Landwin’s principals invest their own funds in every investment we acquire. We do this because we believe in the properties we buy and the system we have established for determining their profit potential.

The Landwin System is built on three principles:


Our first priority has always been the preservation of our investor's capital. This doctrine governs every aspect of our property sourcing and evaluating procedures.

Once an investment opportunity is evaluated based on our pre-determined criteria, key data is input into Landwin's copyrighted pro-forma for a more detailed financial evaluation. Following the pro forma stage, each property is subjected to our 58-point due diligence checklist, to uncover potential problems or challenges.

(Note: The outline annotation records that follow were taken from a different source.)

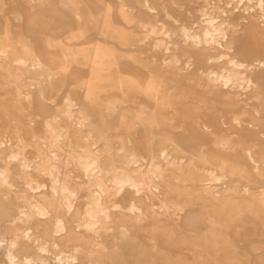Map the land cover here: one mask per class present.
<instances>
[{"label":"rangeland","instance_id":"obj_1","mask_svg":"<svg viewBox=\"0 0 264 264\" xmlns=\"http://www.w3.org/2000/svg\"><path fill=\"white\" fill-rule=\"evenodd\" d=\"M40 263L264 264V0H0V264Z\"/></svg>","mask_w":264,"mask_h":264},{"label":"bare ground","instance_id":"obj_2","mask_svg":"<svg viewBox=\"0 0 264 264\" xmlns=\"http://www.w3.org/2000/svg\"><path fill=\"white\" fill-rule=\"evenodd\" d=\"M113 59V58H112ZM93 129V128H92ZM152 129V128H151ZM68 135V134H67ZM151 149H152V147H151ZM147 150H148V148H147ZM75 170V169H74ZM217 181V180H216ZM27 187H29V186H27ZM106 187V186H105ZM29 188H31V187H29ZM213 188V187H212ZM107 190V189H106ZM148 190V189H147ZM150 191V190H149ZM151 193V192H150ZM152 194V193H151ZM41 197V196H40ZM150 197V196H149ZM42 198V197H41ZM40 199V198H39ZM44 199V198H43ZM48 200V199H47ZM43 201V200H42ZM45 201V200H44ZM48 203H50V201L48 202ZM110 203V202H109ZM49 205V204H48ZM51 208V207H50ZM49 208V209H50ZM120 208V207H119ZM52 209V208H51ZM119 210H121V209H119ZM33 211H35V210H33ZM37 211V210H36ZM64 211V210H63ZM35 214L37 213H40L39 211H37V212H34ZM43 213V212H42ZM22 215V214H21ZM39 215V214H38ZM17 219H19V218H17ZM99 220H101V218L100 219H98V221ZM11 223V222H10ZM17 223V222H16ZM81 223V222H80ZM83 223V222H82ZM85 223V222H84ZM26 225V224H25ZM28 225V224H27ZM159 226V225H158ZM98 229V228H97ZM109 230V229H108ZM111 230V229H110ZM57 231V230H56ZM98 231V230H97ZM28 232V231H27ZM30 232V231H29ZM28 232V233H29ZM94 232H96V230H94ZM155 234V233H154ZM24 235H26V233L24 234ZM23 235V236H24ZM29 236V235H28ZM21 237H22V235H21ZM25 237V236H24ZM32 238H33V236H32ZM18 239V238H17ZM21 240V239H20ZM28 240H31V238H29ZM32 241V240H31ZM91 246V245H90ZM13 247V246H12ZM11 247V248H12ZM92 247V246H91ZM14 248V247H13ZM154 248H155V246H154ZM83 250V249H82ZM88 250V249H87ZM76 252H77V250H75ZM90 251V250H89ZM82 252V251H81ZM40 254V253H39ZM76 254H78V253H76ZM90 254V253H89ZM36 255H37V253H36ZM18 256V255H17ZM45 256H47L46 254H45ZM34 257V256H33ZM35 260V259H34ZM94 261V260H93ZM34 263H36V262H34ZM41 264V263H40Z\"/></svg>","mask_w":264,"mask_h":264}]
</instances>
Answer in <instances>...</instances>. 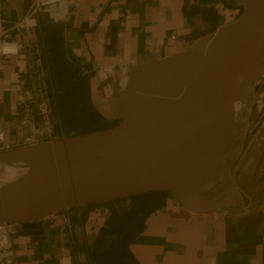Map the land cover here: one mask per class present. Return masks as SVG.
I'll list each match as a JSON object with an SVG mask.
<instances>
[{"label": "crops", "instance_id": "crops-1", "mask_svg": "<svg viewBox=\"0 0 264 264\" xmlns=\"http://www.w3.org/2000/svg\"><path fill=\"white\" fill-rule=\"evenodd\" d=\"M230 0H70L64 21L48 13L39 25L64 27L69 53L92 73L96 107L107 118L125 69L134 63L178 53L196 39L231 23L241 8ZM25 0H2V16L16 21L26 12ZM12 38L19 39L17 34ZM36 30L19 56L0 65V112L6 117V140L19 142L45 130L29 97L47 101L45 70ZM31 88L29 97L26 88ZM30 122L21 125L17 112ZM105 111V112H104ZM132 205L116 199L66 209L39 221L40 234L14 235L18 264H91L86 248L107 218ZM141 264H264V205L220 208L194 213L168 196L152 212L146 228L131 245ZM100 264V263H98Z\"/></svg>", "mask_w": 264, "mask_h": 264}, {"label": "water", "instance_id": "water-1", "mask_svg": "<svg viewBox=\"0 0 264 264\" xmlns=\"http://www.w3.org/2000/svg\"><path fill=\"white\" fill-rule=\"evenodd\" d=\"M235 2L241 12L231 23L196 39L184 51L134 63L125 69L113 102L115 125L0 151V163L19 162L27 152L54 143L66 145L47 164L16 180L0 181V223L17 222L23 233L40 234L39 221L60 211L151 191L170 193L183 208L194 213L214 212L225 205L240 203L221 199L202 206L206 199L199 196L214 176L221 175L205 167L226 151L237 126L236 119L207 133L197 155L177 174L166 178L175 163L180 120L199 70L223 64L240 54H251L264 35V0ZM30 4L31 0H25L26 10ZM177 65L178 69L166 83L168 72ZM148 72L157 76V84L126 96L132 77ZM221 79L222 76L215 77L212 83ZM210 119L207 116L202 121V130L207 128ZM145 120H153V127L136 130V125ZM193 133L194 129L190 136ZM159 135L163 140L160 150L140 156L133 166L121 161L120 149L130 144L134 137ZM103 156L111 163V170L107 173L91 170V162Z\"/></svg>", "mask_w": 264, "mask_h": 264}, {"label": "bare ground", "instance_id": "bare-ground-1", "mask_svg": "<svg viewBox=\"0 0 264 264\" xmlns=\"http://www.w3.org/2000/svg\"><path fill=\"white\" fill-rule=\"evenodd\" d=\"M252 1L259 2L262 0ZM178 67L177 65L170 69L165 80L166 83L170 81ZM218 76H222V79L213 84L212 80ZM157 81V76L151 72L134 75L128 82L126 96H130L140 90L152 88L157 84ZM242 81H244V86H242ZM252 89H255L258 101L264 99V35L256 43L254 52H251V54H240L223 64L199 70L192 93L180 120L175 163L166 178L177 174L190 158L197 155V150L207 133L217 130L233 119L235 120L236 114L239 113V105L244 103V97ZM239 94H243L244 97L238 98ZM263 107L260 106L257 117L252 118L249 122L254 124L255 127L250 129V127H247V123L242 120L240 125L236 126L232 131L230 139L232 151L214 158L206 165V169L221 175L228 172L232 164L237 165L233 166V168L234 170L238 169V171L236 174H232L233 176H226L223 180L226 182L230 181L231 190L223 196L218 195L221 197L205 198L206 202L201 203L202 206H207L221 199L244 202L247 199L246 196L250 195L248 187L245 189L243 184H241V178H244L248 167L247 155L255 153L261 160L263 154ZM227 111L228 116L225 115ZM207 116H210V122L207 128L202 130L201 123ZM196 121L197 123H195ZM153 124V120H145L136 125L135 129H151ZM192 129H194V133L190 136ZM254 143L258 144V146L254 145ZM162 146L163 140L160 135L150 138L134 137L130 144L120 149V158L123 163L133 166L140 156L157 152ZM65 148V144L54 143L50 146L27 152L25 157L19 162L14 161L5 164V169L0 173V181L10 182L20 178L22 174L47 164ZM89 168L100 173H107L112 166L107 157L103 156L91 162ZM218 177L214 176L213 178Z\"/></svg>", "mask_w": 264, "mask_h": 264}, {"label": "trees", "instance_id": "trees-1", "mask_svg": "<svg viewBox=\"0 0 264 264\" xmlns=\"http://www.w3.org/2000/svg\"><path fill=\"white\" fill-rule=\"evenodd\" d=\"M230 5L237 6L235 0ZM40 58L45 70V89L53 124V137L62 138L111 127L114 118L96 107L91 89L92 73L68 50L62 25L36 28ZM31 88H26L27 96ZM31 98V97H29ZM170 193L151 191L122 198L132 205L111 214L89 245L91 264H141L131 250L132 243L146 228L148 216L163 206Z\"/></svg>", "mask_w": 264, "mask_h": 264}, {"label": "built area", "instance_id": "built-area-1", "mask_svg": "<svg viewBox=\"0 0 264 264\" xmlns=\"http://www.w3.org/2000/svg\"><path fill=\"white\" fill-rule=\"evenodd\" d=\"M70 0H31L29 8L23 17L16 21H6L2 16V0H0V65L8 56H19L26 48V40L34 34L39 25V15L48 13L50 18L58 23L66 19ZM236 19V18H235ZM17 34L19 39L12 38ZM41 63V58L37 61ZM87 72H90L88 69ZM30 103L34 105L42 117L45 130L40 135L27 136L19 142L6 140V117L0 112V151H7L18 147L36 145L45 140L53 139V124L50 116L48 100L38 101L31 97ZM32 107L27 103L26 115L17 112L16 119L21 125L30 122ZM20 223H0V264H18V255L14 245V235L18 232Z\"/></svg>", "mask_w": 264, "mask_h": 264}, {"label": "rangeland", "instance_id": "rangeland-1", "mask_svg": "<svg viewBox=\"0 0 264 264\" xmlns=\"http://www.w3.org/2000/svg\"><path fill=\"white\" fill-rule=\"evenodd\" d=\"M243 82L244 81H242V86H244ZM237 97L243 98L244 96L243 94H239ZM244 99H245L244 103H242L238 107L239 113H237L235 116L236 125L238 127L241 121L243 120L244 123H247L248 126L247 125L246 126L252 129L253 127H255V125L249 122L251 121L252 118L257 117L260 106L263 107L264 99H261V101H258V99L256 98L255 89H252V91H249L248 94L244 97ZM111 104H113V100L111 101ZM106 113L108 114L110 118H114L112 109L107 110ZM263 123H264V120H263ZM49 140L51 139L49 138ZM49 140H45L44 142L49 141ZM254 145L258 146V144L256 143H254ZM232 149H233L232 144L231 142H229V145L226 151L221 156L227 154V152H231ZM247 160H248V167L246 168V173L244 175V178L243 179L241 178L242 180L241 184H243L245 189H247L248 187V191L250 195L246 196L247 198L246 201L233 204V205H225L223 206L225 208L235 207L237 209H245V208L261 207L264 205V148H263V154H262L261 160H259V158L257 157V154L255 153L248 154ZM8 163L9 162L0 164L1 165L0 173H2L3 169H5L6 167L5 164H8ZM233 166H237V165L232 164V167H230V170L228 172H226L223 175H219V177L214 178V180L209 181L202 188V190L199 193V196L203 198H217V197L223 196L225 193L231 190L230 189L231 186L229 184L230 181L228 180L226 182L223 180L225 179L226 176H229V175L233 176L234 174L237 173L238 169L234 170ZM212 192L214 195L212 194ZM218 195H221V196H218Z\"/></svg>", "mask_w": 264, "mask_h": 264}]
</instances>
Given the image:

We strive to protect against inflation by acquiring stabilized real estate, with a consistent history of increasing rents.

Once we acquire a property, we not only manage the asset through our Landwin Management affiliate, we often strive to improve the property through renovation or expansion.

We hold on to real estate for as long as it is producing the expected returns to our investors. We will sell a property sooner if the market indicates a greater financial benefit through disposition.

In addition to outpacing inflation, Landwin has also been successful at deferring tax consequences from a sale through the use of a 1031 exchange to acquire a replacement property. For over four decades, Landwin has never failed to successfully conduct a 1031 exchange when it benefits our investors.


Our team takes a conservative approach in its investment policy, focusing on core properties with a history of stability and net income to previous owners. Occasionally, we'll invest in a 'riskier' property, but only when we believe our years of expertise can address any issues and ultimately secure a higher return for our investors.

We concentrate on acquisitions of small to midsized properties ranging in cost from $5 million to $30 million. We will consider larger opportunities, most often through a joint venture with the property owner or another real estate investment firm, so as to limit the amount of equity we invest in any single property. We do not over-leverage real estate, which can compromise the investment in a challenging market.